How to complete this task: I'd like the entries repeated exactly, pictures omitted.

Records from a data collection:
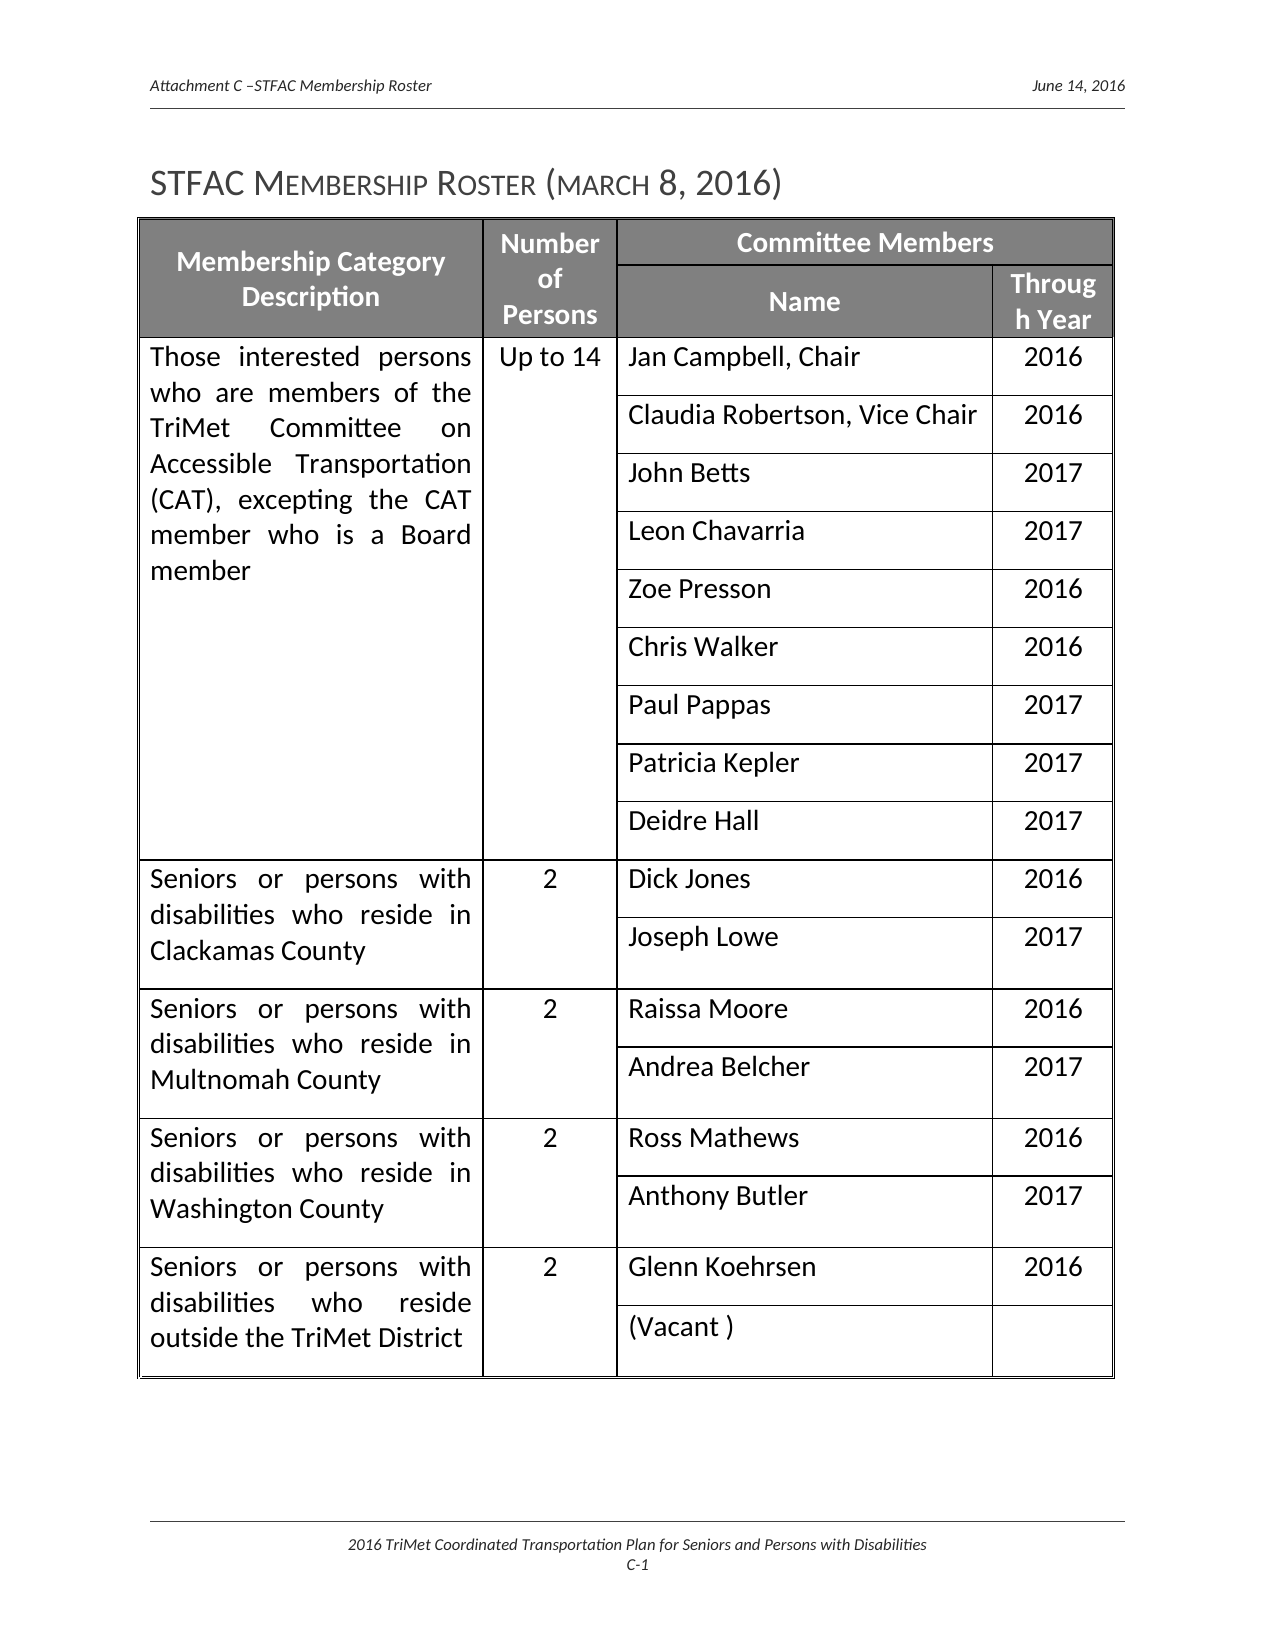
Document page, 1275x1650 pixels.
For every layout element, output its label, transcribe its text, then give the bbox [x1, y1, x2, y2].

table_cell 2017 [993, 1177, 1112, 1247]
table_cell 2016 [993, 628, 1112, 685]
table_cell Paul Pappas [618, 686, 992, 743]
table_cell Raissa Moore [618, 990, 992, 1046]
subtitle STFAC Membership Roster (march 8, 2016) [150, 159, 1125, 205]
table_cell Ross Mathews [618, 1119, 992, 1175]
table_cell Those interested persons who are members of the TriMet Committee on Accessible Transportation (CAT), excepting the CAT member who is a Board member [140, 338, 482, 859]
table_cell Up to 14 [484, 338, 616, 859]
table_cell Seniors or persons with disabilities who reside in Washington County [140, 1119, 482, 1247]
table_cell 2016 [993, 396, 1112, 453]
table_cell Through Year [993, 266, 1112, 337]
table_header Membership Category Description [140, 220, 482, 337]
table_cell Jan Campbell, Chair [618, 338, 992, 395]
table_cell 2016 [993, 570, 1112, 627]
table_cell John Betts [618, 454, 992, 511]
table_cell 2017 [993, 1048, 1112, 1117]
table_header Committee Members [618, 220, 1112, 264]
table_cell 2017 [993, 512, 1112, 569]
table_cell Andrea Belcher [618, 1048, 992, 1117]
table_cell 2017 [993, 802, 1112, 859]
table_cell Seniors or persons with disabilities who reside in Multnomah County [140, 990, 482, 1117]
table_cell 2017 [993, 745, 1112, 801]
table_cell Deidre Hall [618, 802, 992, 859]
table_cell [993, 1306, 1112, 1376]
table_cell Seniors or persons with disabilities who reside in Clackamas County [140, 861, 482, 988]
table_cell 2016 [993, 990, 1112, 1046]
table_cell Seniors or persons with disabilities who reside outside the TriMet District [140, 1248, 482, 1376]
table_header Number of Persons [484, 220, 616, 337]
table_cell 2016 [993, 1248, 1112, 1305]
table_cell (Vacant ) [618, 1306, 992, 1376]
table_cell 2 [484, 1119, 616, 1247]
table_cell 2016 [993, 1119, 1112, 1175]
table_cell 2016 [993, 861, 1112, 917]
table_cell 2017 [993, 686, 1112, 743]
table_cell 2017 [993, 918, 1112, 988]
table_cell Anthony Butler [618, 1177, 992, 1247]
table_cell Claudia Robertson, Vice Chair [618, 396, 992, 453]
table_cell 2016 [993, 338, 1112, 395]
table_cell 2017 [993, 454, 1112, 511]
table_cell Name [618, 266, 992, 337]
table_cell Chris Walker [618, 628, 992, 685]
table_cell Patricia Kepler [618, 745, 992, 801]
table_cell 2 [484, 1248, 616, 1376]
table_cell 2 [484, 990, 616, 1117]
table_cell Glenn Koehrsen [618, 1248, 992, 1305]
table_cell Leon Chavarria [618, 512, 992, 569]
table_cell 2 [484, 861, 616, 988]
table_cell Zoe Presson [618, 570, 992, 627]
table_cell Dick Jones [618, 861, 992, 917]
table_cell Joseph Lowe [618, 918, 992, 988]
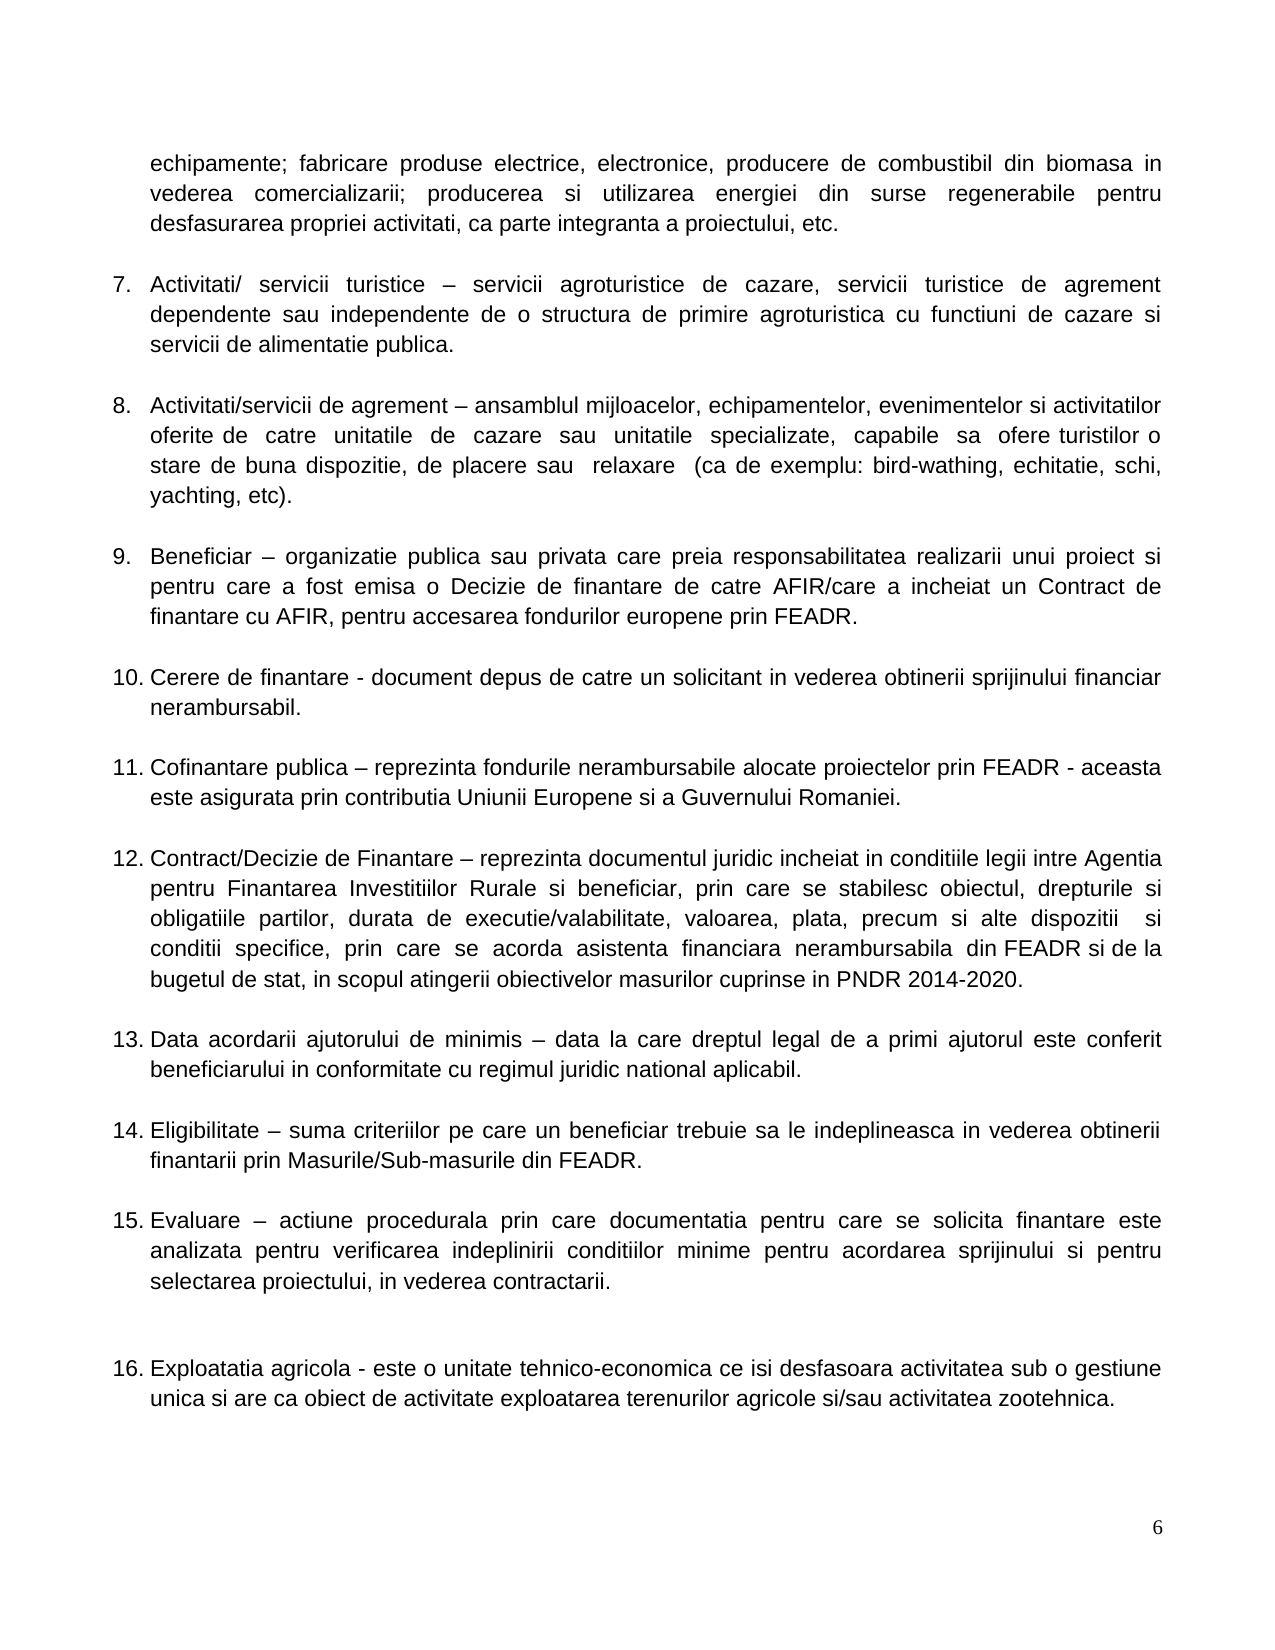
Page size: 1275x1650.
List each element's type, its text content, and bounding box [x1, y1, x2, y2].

list Contract/Decizie de Finantare – reprezinta documentul juridic incheiat in conditiile legii intre Agentia pentru Finantarea Investitiilor Rurale si beneficiar, prin care se stabilesc obiectul, drepturile si obligatiile partilor, durata de executie/valabilitate, valoarea, plata, precum si alte dispozitii si conditii specifice, prin care se acorda asistenta financiara nerambursabila din FEADR si de la bugetul de stat, in scopul atingerii obiectivelor masurilor cuprinse in PNDR 2014-2020. [112, 845, 1162, 992]
list Cerere de finantare - document depus de catre un solicitant in vederea obtinerii sprijinului financiar nerambursabil. [112, 663, 1162, 720]
list Cofinantare publica – reprezinta fondurile nerambursabile alocate proiectelor prin FEADR - aceasta este asigurata prin contributia Uniunii Europene si a Guvernului Romaniei. [112, 754, 1162, 811]
list Eligibilitate – suma criteriilor pe care un beneficiar trebuie sa le indeplineasca in vederea obtinerii finantarii prin Masurile/Sub-masurile din FEADR. [112, 1117, 1162, 1173]
list Activitati/ servicii turistice – servicii agroturistice de cazare, servicii turistice de agrement dependente sau independente de o structura de primire agroturistica cu functiuni de cazare si servicii de alimentatie publica. [112, 271, 1162, 358]
list Activitati/servicii de agrement – ansamblul mijloacelor, echipamentelor, evenimentelor si activitatilor oferite de catre unitatile de cazare sau unitatile specializate, capabile sa ofere turistilor o stare de buna dispozitie, de placere sau relaxare (ca de exemplu: bird-wathing, echitatie, schi, yachting, etc). [112, 392, 1162, 509]
list Beneficiar – organizatie publica sau privata care preia responsabilitatea realizarii unui proiect si pentru care a fost emisa o Decizie de finantare de catre AFIR/care a incheiat un Contract de finantare cu AFIR, pentru accesarea fondurilor europene prin FEADR. [112, 543, 1162, 629]
list Data acordarii ajutorului de minimis – data la care dreptul legal de a primi ajutorul este conferit beneficiarului in conformitate cu regimul juridic national aplicabil. [112, 1026, 1162, 1083]
list Evaluare – actiune procedurala prin care documentatia pentru care se solicita finantare este analizata pentru verificarea indeplinirii conditiilor minime pentru acordarea sprijinului si pentru selectarea proiectului, in vederea contractarii. [112, 1207, 1162, 1294]
list Exploatatia agricola - este o unitate tehnico-economica ce isi desfasoara activitatea sub o gestiune unica si are ca obiect de activitate exploatarea terenurilor agricole si/sau activitatea zootehnica. [112, 1354, 1162, 1411]
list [112, 150, 1162, 237]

Response for this exercise:
Document page, 1275x1650 pixels.
For every layout element, output its label, transcribe its text, then give the bbox [x1, y1, x2, y2].

table_cell 2017 [993, 1177, 1112, 1247]
table_cell 2016 [993, 628, 1112, 685]
table_cell Paul Pappas [618, 686, 992, 743]
table_cell Raissa Moore [618, 990, 992, 1046]
subtitle STFAC Membership Roster (march 8, 2016) [150, 159, 1125, 205]
table_cell Ross Mathews [618, 1119, 992, 1175]
table_cell Those interested persons who are members of the TriMet Committee on Accessible Transportation (CAT), excepting the CAT member who is a Board member [140, 338, 482, 859]
table_cell Up to 14 [484, 338, 616, 859]
table_cell Seniors or persons with disabilities who reside in Washington County [140, 1119, 482, 1247]
table_cell 2016 [993, 396, 1112, 453]
table_cell Through Year [993, 266, 1112, 337]
table_header Membership Category Description [140, 220, 482, 337]
table_cell Jan Campbell, Chair [618, 338, 992, 395]
table_cell 2016 [993, 570, 1112, 627]
table_cell John Betts [618, 454, 992, 511]
table_cell 2017 [993, 1048, 1112, 1117]
table_header Committee Members [618, 220, 1112, 264]
table_cell 2017 [993, 512, 1112, 569]
table_cell Andrea Belcher [618, 1048, 992, 1117]
table_cell 2017 [993, 802, 1112, 859]
table_cell Seniors or persons with disabilities who reside in Multnomah County [140, 990, 482, 1117]
table_cell 2017 [993, 745, 1112, 801]
table_cell Deidre Hall [618, 802, 992, 859]
table_cell [993, 1306, 1112, 1376]
table_cell Seniors or persons with disabilities who reside in Clackamas County [140, 861, 482, 988]
table_cell 2016 [993, 990, 1112, 1046]
table_cell Seniors or persons with disabilities who reside outside the TriMet District [140, 1248, 482, 1376]
table_header Number of Persons [484, 220, 616, 337]
table_cell 2016 [993, 1248, 1112, 1305]
table_cell (Vacant ) [618, 1306, 992, 1376]
table_cell 2 [484, 1119, 616, 1247]
table_cell 2016 [993, 1119, 1112, 1175]
table_cell 2016 [993, 861, 1112, 917]
table_cell 2017 [993, 686, 1112, 743]
table_cell 2017 [993, 918, 1112, 988]
table_cell Anthony Butler [618, 1177, 992, 1247]
table_cell Claudia Robertson, Vice Chair [618, 396, 992, 453]
table_cell 2016 [993, 338, 1112, 395]
table_cell 2017 [993, 454, 1112, 511]
table_cell Name [618, 266, 992, 337]
table_cell Chris Walker [618, 628, 992, 685]
table_cell Patricia Kepler [618, 745, 992, 801]
table_cell 2 [484, 1248, 616, 1376]
table_cell 2 [484, 990, 616, 1117]
table_cell Glenn Koehrsen [618, 1248, 992, 1305]
table_cell Leon Chavarria [618, 512, 992, 569]
table_cell 2 [484, 861, 616, 988]
table_cell Zoe Presson [618, 570, 992, 627]
table_cell Dick Jones [618, 861, 992, 917]
table_cell Joseph Lowe [618, 918, 992, 988]
Page size: 1275x1650.
List each element's type, its text content, and bounding box [x1, y1, x2, y2].

list Contract/Decizie de Finantare – reprezinta documentul juridic incheiat in conditiile legii intre Agentia pentru Finantarea Investitiilor Rurale si beneficiar, prin care se stabilesc obiectul, drepturile si obligatiile partilor, durata de executie/valabilitate, valoarea, plata, precum si alte dispozitii si conditii specifice, prin care se acorda asistenta financiara nerambursabila din FEADR si de la bugetul de stat, in scopul atingerii obiectivelor masurilor cuprinse in PNDR 2014-2020. [112, 845, 1162, 992]
list Cerere de finantare - document depus de catre un solicitant in vederea obtinerii sprijinului financiar nerambursabil. [112, 663, 1162, 720]
list Cofinantare publica – reprezinta fondurile nerambursabile alocate proiectelor prin FEADR - aceasta este asigurata prin contributia Uniunii Europene si a Guvernului Romaniei. [112, 754, 1162, 811]
list Eligibilitate – suma criteriilor pe care un beneficiar trebuie sa le indeplineasca in vederea obtinerii finantarii prin Masurile/Sub-masurile din FEADR. [112, 1117, 1162, 1173]
list Activitati/ servicii turistice – servicii agroturistice de cazare, servicii turistice de agrement dependente sau independente de o structura de primire agroturistica cu functiuni de cazare si servicii de alimentatie publica. [112, 271, 1162, 358]
list Activitati/servicii de agrement – ansamblul mijloacelor, echipamentelor, evenimentelor si activitatilor oferite de catre unitatile de cazare sau unitatile specializate, capabile sa ofere turistilor o stare de buna dispozitie, de placere sau relaxare (ca de exemplu: bird-wathing, echitatie, schi, yachting, etc). [112, 392, 1162, 509]
list Beneficiar – organizatie publica sau privata care preia responsabilitatea realizarii unui proiect si pentru care a fost emisa o Decizie de finantare de catre AFIR/care a incheiat un Contract de finantare cu AFIR, pentru accesarea fondurilor europene prin FEADR. [112, 543, 1162, 629]
list Data acordarii ajutorului de minimis – data la care dreptul legal de a primi ajutorul este conferit beneficiarului in conformitate cu regimul juridic national aplicabil. [112, 1026, 1162, 1083]
list Evaluare – actiune procedurala prin care documentatia pentru care se solicita finantare este analizata pentru verificarea indeplinirii conditiilor minime pentru acordarea sprijinului si pentru selectarea proiectului, in vederea contractarii. [112, 1207, 1162, 1294]
list Exploatatia agricola - este o unitate tehnico-economica ce isi desfasoara activitatea sub o gestiune unica si are ca obiect de activitate exploatarea terenurilor agricole si/sau activitatea zootehnica. [112, 1354, 1162, 1411]
list [112, 150, 1162, 237]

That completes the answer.